Important Tax Update for Pakistani Businesses: Foreign Currency Account Income Now Fully Taxable In 2025

If your company is maintaining foreign currency accounts with Pakistani banks, a recent court decision is going to impact your tax obligations. The Islamabad High Court has ruled that resident companies must pay income tax on earnings from these accounts, closing a previously available exemption.

What This Means for Your Business

Many of the Pakistani businesses use foreign currency accounts for international transactions, export proceeds, or maintaining foreign currency reserves. Until now, some of the Pakistani companies believed that interest and other income from these accounts might be exempt from taxation. But, the court has clarified that this is not the case, from now, all the income generated from foreign currency accounts is clearly taxable for Pakistani companies.

Practical Implications for Business Owners

Remember, you now should be ensuring that all your earnings from foreign currency accounts are properly declared in your tax returns. This can include:

  • Interest you’ve earned on foreign currency deposits
  • Exchange rate gained on foreign currency holdings
  • Any other income derived from these accounts

Many of the small and medium businesses mistakenly believed these earnings were exempt, until now, particularly if they were using these accounts for export-related activities. But, the court’s decision has removed this confusion.
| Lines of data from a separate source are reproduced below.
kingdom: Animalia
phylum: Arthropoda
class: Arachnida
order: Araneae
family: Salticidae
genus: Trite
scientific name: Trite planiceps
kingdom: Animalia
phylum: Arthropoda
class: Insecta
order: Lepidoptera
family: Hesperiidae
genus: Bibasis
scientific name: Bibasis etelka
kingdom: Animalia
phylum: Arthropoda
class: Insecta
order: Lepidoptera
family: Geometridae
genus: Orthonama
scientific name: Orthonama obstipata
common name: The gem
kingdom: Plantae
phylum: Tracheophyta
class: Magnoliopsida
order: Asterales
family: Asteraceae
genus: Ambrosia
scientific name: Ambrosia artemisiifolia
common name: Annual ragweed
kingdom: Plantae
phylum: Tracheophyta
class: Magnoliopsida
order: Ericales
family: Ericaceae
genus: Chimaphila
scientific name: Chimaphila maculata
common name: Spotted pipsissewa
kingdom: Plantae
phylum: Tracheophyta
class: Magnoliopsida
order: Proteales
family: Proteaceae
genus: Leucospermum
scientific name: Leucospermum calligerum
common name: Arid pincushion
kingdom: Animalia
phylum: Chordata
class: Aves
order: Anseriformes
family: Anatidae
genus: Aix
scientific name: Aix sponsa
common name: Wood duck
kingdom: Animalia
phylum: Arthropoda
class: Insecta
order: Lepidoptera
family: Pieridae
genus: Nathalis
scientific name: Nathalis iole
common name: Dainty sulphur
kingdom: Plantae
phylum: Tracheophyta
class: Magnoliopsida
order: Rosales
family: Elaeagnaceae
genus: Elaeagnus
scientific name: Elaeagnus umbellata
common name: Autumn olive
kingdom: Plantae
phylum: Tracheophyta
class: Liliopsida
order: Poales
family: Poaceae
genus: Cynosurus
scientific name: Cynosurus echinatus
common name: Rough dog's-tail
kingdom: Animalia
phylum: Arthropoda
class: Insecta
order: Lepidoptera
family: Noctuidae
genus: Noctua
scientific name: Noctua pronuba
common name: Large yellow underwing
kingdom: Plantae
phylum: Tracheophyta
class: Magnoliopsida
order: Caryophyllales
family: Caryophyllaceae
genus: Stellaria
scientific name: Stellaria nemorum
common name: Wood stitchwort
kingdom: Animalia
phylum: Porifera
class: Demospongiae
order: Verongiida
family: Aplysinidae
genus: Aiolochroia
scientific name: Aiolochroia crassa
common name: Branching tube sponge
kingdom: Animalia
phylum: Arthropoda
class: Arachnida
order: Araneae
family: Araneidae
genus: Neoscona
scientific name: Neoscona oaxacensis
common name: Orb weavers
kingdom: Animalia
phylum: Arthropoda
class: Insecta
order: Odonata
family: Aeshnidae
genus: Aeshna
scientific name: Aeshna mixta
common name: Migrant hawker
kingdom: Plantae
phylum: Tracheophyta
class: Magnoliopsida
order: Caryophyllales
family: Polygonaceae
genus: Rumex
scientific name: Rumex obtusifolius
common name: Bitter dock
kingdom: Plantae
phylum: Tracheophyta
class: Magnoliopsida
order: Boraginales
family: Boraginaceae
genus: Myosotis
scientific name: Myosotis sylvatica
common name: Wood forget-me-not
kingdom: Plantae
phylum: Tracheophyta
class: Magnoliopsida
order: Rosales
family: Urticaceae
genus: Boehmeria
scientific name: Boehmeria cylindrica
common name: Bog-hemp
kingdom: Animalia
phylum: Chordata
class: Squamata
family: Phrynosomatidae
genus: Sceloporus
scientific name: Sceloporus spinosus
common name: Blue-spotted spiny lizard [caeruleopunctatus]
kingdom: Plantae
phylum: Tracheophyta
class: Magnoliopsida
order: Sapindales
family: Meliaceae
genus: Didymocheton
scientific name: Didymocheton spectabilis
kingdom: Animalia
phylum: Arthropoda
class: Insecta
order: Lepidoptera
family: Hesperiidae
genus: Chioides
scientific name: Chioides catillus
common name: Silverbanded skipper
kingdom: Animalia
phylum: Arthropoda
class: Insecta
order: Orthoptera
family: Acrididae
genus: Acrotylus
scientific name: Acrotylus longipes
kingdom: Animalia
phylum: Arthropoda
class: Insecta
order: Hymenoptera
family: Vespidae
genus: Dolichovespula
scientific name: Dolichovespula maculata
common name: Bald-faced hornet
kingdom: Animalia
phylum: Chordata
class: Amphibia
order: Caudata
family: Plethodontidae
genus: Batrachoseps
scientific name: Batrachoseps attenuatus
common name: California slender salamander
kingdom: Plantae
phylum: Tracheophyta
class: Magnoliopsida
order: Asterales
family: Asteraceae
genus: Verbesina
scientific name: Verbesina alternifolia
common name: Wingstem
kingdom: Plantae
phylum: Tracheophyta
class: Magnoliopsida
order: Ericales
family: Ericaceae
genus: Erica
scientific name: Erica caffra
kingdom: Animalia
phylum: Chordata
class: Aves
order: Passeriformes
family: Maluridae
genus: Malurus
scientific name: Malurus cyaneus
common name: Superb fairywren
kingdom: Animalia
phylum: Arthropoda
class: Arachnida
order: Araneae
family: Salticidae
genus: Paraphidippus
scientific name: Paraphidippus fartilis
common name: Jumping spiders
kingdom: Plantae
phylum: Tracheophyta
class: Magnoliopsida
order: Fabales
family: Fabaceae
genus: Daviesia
Action Steps for Compliance

To avoid the penalties or legal issues with your business, we recommend taking these immediate steps today:

  1. Review your foreign currency account statements for current and previous tax years
  2. Identify any of your interest or other type of income that may not have been declared yet
  3. Consider to file your amended returns if you discover undeclared income
  4. Update your accounting processes so that you can ensure proper tracking of income in future

Why This Matters for Your Bottom Line

This new ruling means your company may have additional tax liabilities for the current and previous years. Proper accounting for these earnings is really essential to avoid unexpected tax bills or penalties during your company FBR audits. Many of the Pakistani businesses are using foreign currency accounts for legitimate operational needs, but the tax implications must now be properly addressed.

Looking Ahead

The court’s decision provides clarity but also adds to the tax compliance burden for businesses engaged in the international trade or maintaining your foreign currency reserves. Working with your tax advisor to ensure proper compliance can help you to avoid any future disputes with tax authorities.

This update is particularly important for exporters, importers, and businesses with international operations. If your company falls into these categories, we recommend consulting with your tax professional to assess your specific situation and ensure full compliance with this new interpretation of tax law.